9 Responses to Happy New Year to all of you! How did we get here?

  1. rantalbott says:

    Check out Kurt Andersen. I haven’t read his book (Fantasyland: How America Went Haywire), but there are videos from his book tour, and some shorts, on YouTube.

    His theory is that there’s been a strong thread of “believing in the fantastic” in American culture from the very beginning. Some of the earliest colonists were lured here by scams that promised a life of ease and riches. For most of our history, it was largely kept in check by a harsh reality that often killed people who believed too much BS. But it did persist (he points to the patent medicine craze, which he says didn’t happen in Europe, as an example).

    He says that, just as there was an “anti-establishment” counterculture developing on the left in the 1960s, one grew on the right based in religion. And, as it’s grown, the Creationists and other science- and reality-deniers have been taking over the GOP. That’s how people like Palin, Inhofe, Broun, and eventually Trump became national figures.

    On the left, the fantasy-believers remained a fringe, while the mainstream stuck to the skepticism exemplified by the Founders. So the big political divide today is no longer “liberal vs conservative”, but “reality vs fantasy”.

    The fantastical thinking is not an unalloyed evil: having some of it is part of what inspired us to advance to greatness. But it needs to be balanced with skepticism and realism to keep it from “inspiring” us to stupidity 😉

    • Thanks for the comment. I will check out Kurt Anderson’s videos.

      I am not sure where I am headed with this series of articles. I have thought for some time that conservatism is a cult based on myths not supported by facts. There has to be a reason so many people fall for falsehoods like the Birther myths, Creationism, etc.

      My hypothesis is that belief in fantasies is an evolved trait that is leftover from the dawn of civilization when traits like a predilection for a belief in the afterlife would make it more likely that a member of the tribe would be willing to sacrifice their lives for the good of the tribe. Natural selection might have favored this “religious gene” over a “pragmatism gene”. The same conditions do not apply in the modern world but these traits are still there causing harm.

      • rantalbott says:

        I think you need to clearly define what you mean by “conservatism” before you start to analyze it. Especially because the loudest voices calling themselves “conservatives” today really aren’t. Years ago, I coined the term “neandercon” to distinguish the Dittohead/Savage Nation types who didn’t have an actual ideology, but have a “tribal” view of the world (especially the political aspect). Alas, it didn’t catch on, but there’s been a big increase in the amount of talk about tribalism since then, so I guess I had the right idea 😉

        I think that’s really what you’re talking about, rather than people like Bill Buckley, John McCain, or David Brooks. I try to avoid using “conservative” to describe the crazies, myself, because I feel like it insults honorable people who simply have a different set of priorities in life, and can be worked with to reach compromises on issues where we disagree.

  2. traderjack says:

    Do you want contradicting of your statements, or do you want the same old agreement with your ideas.
    Do you remember the discussions set forth in Plato’s The Republic, or do you simple want a place to provide your views for people to agree to, without questions as to the validity of your positions?
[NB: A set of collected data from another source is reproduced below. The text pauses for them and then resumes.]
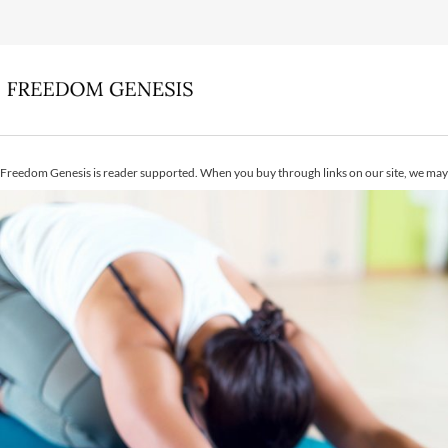
Freedom Genesis is reader supported. When you buy through links on our site, we may 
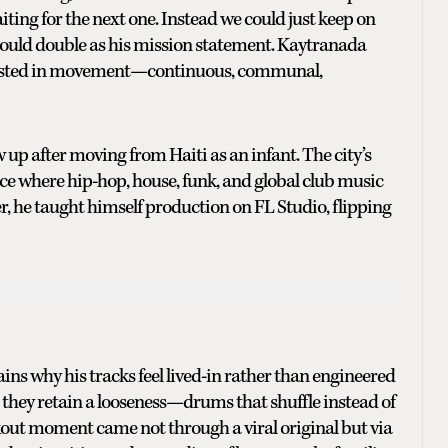
iting for the next one. Instead we could just keep on
t could double as his mission statement. Kaytranada
interested in movement—continuous, communal,
 up after moving from Haiti as an infant. The city’s
ace where hip-hop, house, funk, and global club music
r, he taught himself production on FL Studio, flipping
lains why his tracks feel lived-in rather than engineered
, they retain a looseness—drums that shuffle instead of
akout moment came not through a viral original but via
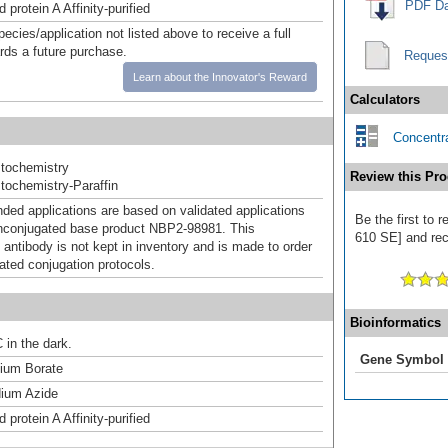
PDF Da
 protein A Affinity-purified
pecies/application not listed above to receive a full
ards a future purchase.
Reques
Learn about the Innovator's Reward
Calculators
Concentra
tochemistry
Review this Pro
ochemistry-Paraffin
d applications are based on validated applications
Be the first to 
nconjugated base product NBP2-98981. This
610 SE] and rece
 antibody is not kept in inventory and is made to order
dated conjugation protocols.
Bioinformatics
 in the dark.
Gene Symbol
um Borate
ium Azide
 protein A Affinity-purified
    Take a good look at your postings from the view of a Trump Voter, not as your beliefs as a Democrat Obama Voter. And then think that any Trump voter would care to respond with a contra position

    • Your intellectual ignorance is on display again. I am a DemcratIC voter. You are too lazy to learn the difference between the noun and adjective form of a simple term.

  3. traderjack says:

    It used to be , when I debated, that I would be forced to take one side or the other at the mercy of the tribune, so I could learn the state my opinions, or the opinions opposite to me personal belief , an I learned from that how to conduct discussions to present both sides of position.